S.E. Gook*1, A.V. Gumenyuk***2, Michael Rethmeier******3

* Fraunhofer Institute for Production Systems and Design Technology, Pascalstraße 8-9, 10587 Berlin, Germany

1 ORCID: 0000-0002-4350-3850 WoS ResearcherlD: F-8636-2017 e-mail: sergej.gook@ipk.fraunhofer.de; 2e-mail: andrey.gumenyuk@bam.de

** Federal Institute for Materials Research and Testing, Unter den Eichen 87, 12205 Berlin, Germany

*** Technische Universität Berlin, Straße des 17. Juni 135, 10623 Berlin, Germany 3 ORCID: 0000-0001-8123-6696 WoS ResearcherID: B-9847-2009

Abstract - Recently developed fibre lasers provide multi-kilowatt beam power with high quality at impressive energy efficiency. Combined with gas metal arc welding (GMAW) equipment these lasers can be used in a hybrid process to weld thick-walled constructions single-pass, that are currently welded using multi-pass techniques. The main benefits are a reduction of heat induced distortions, due to the low heat input, as well as savings in filler material and process time. Probable applications can be found in power generation, ship building and pipeline constructions. An orbital (girth) laser-hybrid process using a 20 kW fibre laser and a GMAW torch is currently examined at the BAM, Berlin. The aim of this research is to obtain a stable and crack free girth welding process and to demonstrate its application in pipeline construction.

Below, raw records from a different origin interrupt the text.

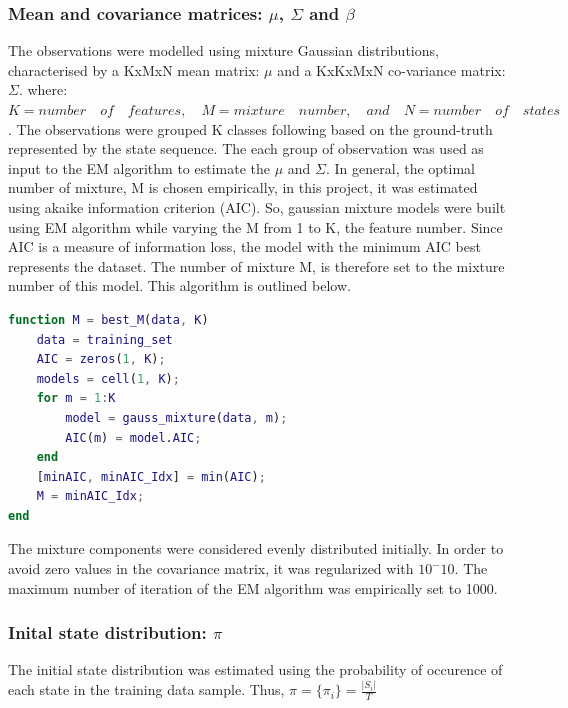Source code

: \subsubsection{Mean and covariance matrices: \(\mu\), \(\Sigma\) and \(\beta\)}

The observations were modelled using mixture Gaussian distributions, characterised by a KxMxN mean matrix: \(\mu\) and a KxKxMxN co-variance matrix: \(\Sigma\).
where: \\ \(K = number \quad of \quad features, \quad M = mixture \quad number, \quad and \quad N = number \quad of \quad states\).
The observations were grouped K classes following based on the ground-truth represented by the state sequence.
The each group of observation was used as input to the EM algorithm to estimate the  \(\mu\) and \(\Sigma\).
In general, the optimal number of mixture, M is chosen empirically, in this project, it was estimated using akaike information criterion (AIC).
So, gaussian mixture models were built using EM algorithm while varying the M from 1 to K, the feature number.
Since AIC is a measure of information loss, the model with the minimum AIC best represents the dataset. The number of mixture M, is therefore set to the mixture number of this model.
This algorithm is outlined below.
\begin{lstlisting}[language=Matlab] 
function M = best_M(data, K)
	data = training_set
	AIC = zeros(1, K);
	models = cell(1, K);
	for m = 1:K
		model = gauss_mixture(data, m);
		AIC(m) = model.AIC;
	end
	[minAIC, minAIC_Idx] = min(AIC);
	M = minAIC_Idx;
end
\end{lstlisting} 

The mixture components were considered evenly distributed initially.
In order to avoid zero values in the covariance matrix, it was regularized with \(10^-10\).
The maximum number of iteration of the EM algorithm was empirically set to 1000.

\subsubsection{Inital state distribution: \(\pi\)}
The initial state distribution was estimated using the probability of occurence of each state in the training data sample.
Thus, \(\pi = \{\pi_i\} = \frac{|S_i|}{T} \)

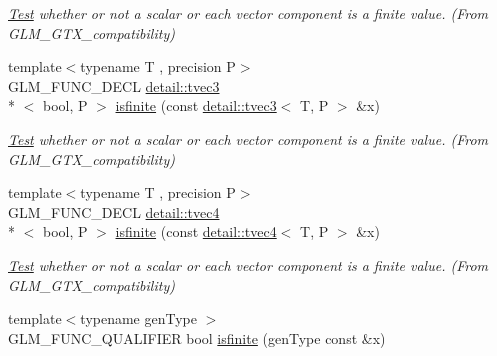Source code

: \begin{DoxyCompactItemize}
\begin{DoxyCompactList}\small\item\em \hyperlink{class_test}{Test} whether or not a scalar or each vector component is a finite value. (From G\-L\-M\-\_\-\-G\-T\-X\-\_\-compatibility) \end{DoxyCompactList}\item 
\hypertarget{group__gtx__compatibility_ga416b6078bffd22e3a56a5c5379ba2cf8}{{\footnotesize template$<$typename T , precision P$>$ }\\G\-L\-M\-\_\-\-F\-U\-N\-C\-\_\-\-D\-E\-C\-L \hyperlink{structglm_1_1detail_1_1tvec3}{detail\-::tvec3}\\*
$<$ bool, P $>$ \hyperlink{group__gtx__compatibility_ga416b6078bffd22e3a56a5c5379ba2cf8}{isfinite} (const \hyperlink{structglm_1_1detail_1_1tvec3}{detail\-::tvec3}$<$ T, P $>$ \&x)}\label{group__gtx__compatibility_ga416b6078bffd22e3a56a5c5379ba2cf8}

\begin{DoxyCompactList}\small\item\em \hyperlink{class_test}{Test} whether or not a scalar or each vector component is a finite value. (From G\-L\-M\-\_\-\-G\-T\-X\-\_\-compatibility) \end{DoxyCompactList}\item 
\hypertarget{group__gtx__compatibility_gab256d4b6eaa066847d0629d6dde1dcba}{{\footnotesize template$<$typename T , precision P$>$ }\\G\-L\-M\-\_\-\-F\-U\-N\-C\-\_\-\-D\-E\-C\-L \hyperlink{structglm_1_1detail_1_1tvec4}{detail\-::tvec4}\\*
$<$ bool, P $>$ \hyperlink{group__gtx__compatibility_gab256d4b6eaa066847d0629d6dde1dcba}{isfinite} (const \hyperlink{structglm_1_1detail_1_1tvec4}{detail\-::tvec4}$<$ T, P $>$ \&x)}\label{group__gtx__compatibility_gab256d4b6eaa066847d0629d6dde1dcba}

\begin{DoxyCompactList}\small\item\em \hyperlink{class_test}{Test} whether or not a scalar or each vector component is a finite value. (From G\-L\-M\-\_\-\-G\-T\-X\-\_\-compatibility) \end{DoxyCompactList}\item 
\hypertarget{group__gtx__compatibility_gaf4b04dcd3526996d68c1bfe17bfc8657}{{\footnotesize template$<$typename gen\-Type $>$ }\\G\-L\-M\-\_\-\-F\-U\-N\-C\-\_\-\-Q\-U\-A\-L\-I\-F\-I\-E\-R bool \hyperlink{group__gtx__compatibility_gaf4b04dcd3526996d68c1bfe17bfc8657}{isfinite} (gen\-Type const \&x)}\label{group__gtx__compatibility_gaf4b04dcd3526996d68c1bfe17bfc8657}


\end{DoxyCompactItemize}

The experiments are carried out on 16 mm thick plates as well pipe rings with 36" (914 mm) pipe diameter of X65. Particular welding parameters, such as welding speed, GMAW power, arc length are varied and their influence on the appearance of the weld in the different welding positions is analyzed. Even though issues remain that demand further research it could already be shown that the rings can be welded using a girth hybrid process that is divided into two half girth processes in downward direction.

Keywords: high-power fibre laser, pipeline, laser-hybrid welding, thick plates.